Kritik kommt auch von der SPD

Auch die SPD kritisiert die Kündigung der Vereinbarung scharf: Die Parlamentarische Geschäftsführerin Dr. Daniela Sommer, sagte, mit einer Kündigung der bestehenden Vereinbarung durch das Unternehmen fällt auch der dort festgeschriebene Kündigungsschutz am Jahresende weg. Das ist bitter und ein unbedingter Anlass zur Beunruhigung.

Die Drohung des Rhön-Konzerns, die bestehende Vereinbarung aufzukündigen, offenbare das vollständige Scheitern der UKGM-Privatisierung. Der neoliberale Traum vom effizienten privatwirtschaftlichen Krankenhausbetrieb, der gleichermaßen Spitzenmedizin, Spitzenforschung und Spitzenrendite gewährleistet, sei endgültig ausgeträumt. „Der Konflikt zwischen dem strikt gewinnorientierten Gesundheitskonzern und der unglücklich agierenden Landesregierung wird schon seit Jahren zulasten der Beschäftigten ausgetragen. Die Klagen aus der Mitarbeiterschaft des UKGM über Arbeitsverdichtung, Personalmangel und Überlastung häufen sich seit Langem“, sagte Dr.
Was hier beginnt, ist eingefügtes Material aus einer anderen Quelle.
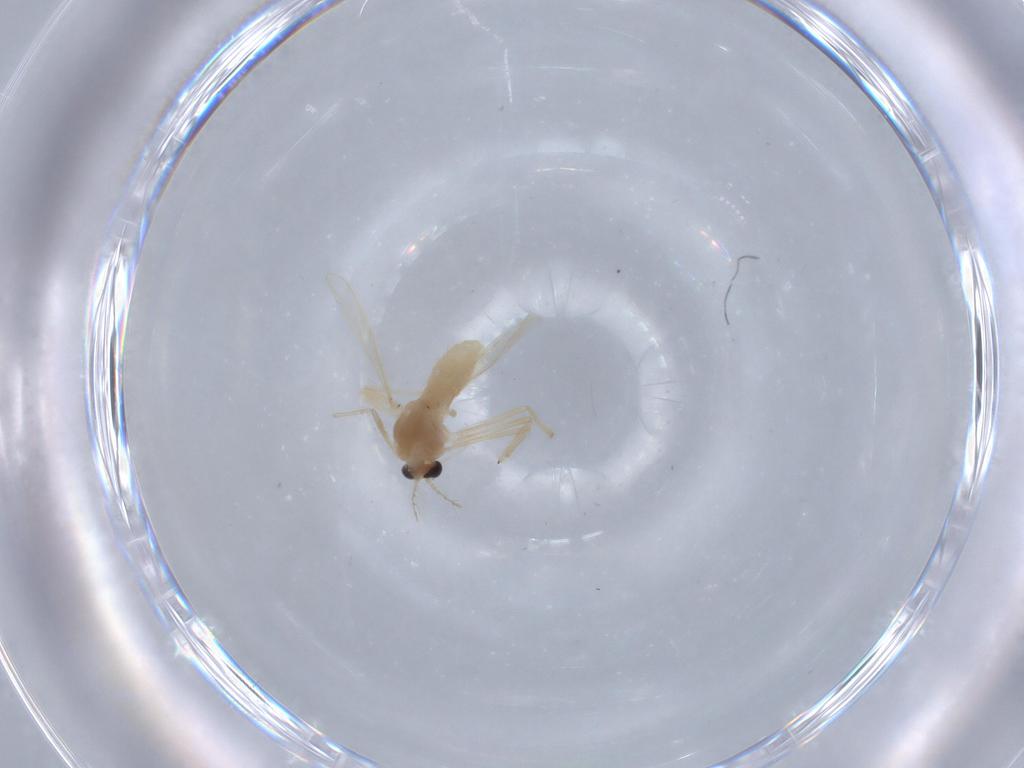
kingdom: Animalia
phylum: Arthropoda
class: Insecta
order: Diptera
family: Chironomidae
Sommer.

Die Marburger Landtagsabgeordnete Lisa Deißler, hochschul- und wissenschaftspolitische Sprecherin der FDP im Hessischen Landtag, sieht ihre bereits in der Vergangenheit geäußerten Befürchtungen bestätigt: „Der Dorn-Deal war schlecht verhandelt“, erklärt Deißler in Bezug auf die von Ministerin Angela Dorn mitverhandelte Vereinbarung zwischen dem Land und dem Universitätsklinikum Gießen-Marburg (UKGM), „Fraglich ist, worüber denn die ganze Zeit zwischen Land und Klinikeigentümerin gesprochen wurde, wenn wesentliche Fragen offensichtlich nicht nur bei uns Freien Demokraten offengeblieben sind“, sagt Deißler. „Punkte wie die Höhe der Eigeninvestitionsmittel der Kliniken sind offenbar ausgeklammert worden.“ Hier müsse die Rhön-Klinikum AG jetzt Farbe bekennen.

Deißler forderte einen Zeitplan für die Erstellung der Anschlussvereinbarung. Gleichzeitig müsse das Land die Sorgen der Klinik-Eigentümerin um Einschnitte in die wirtschaftliche Freiheit ernst nehmen. „Der unternehmerischen Freiheit darf keine politische Ideologie übergestülpt werden – und das nicht nur, weil sich das UKGM zur Thesaurierung verpflichtet hat und somit die Gewinne nicht ausschüttet“, erklärt Deißler.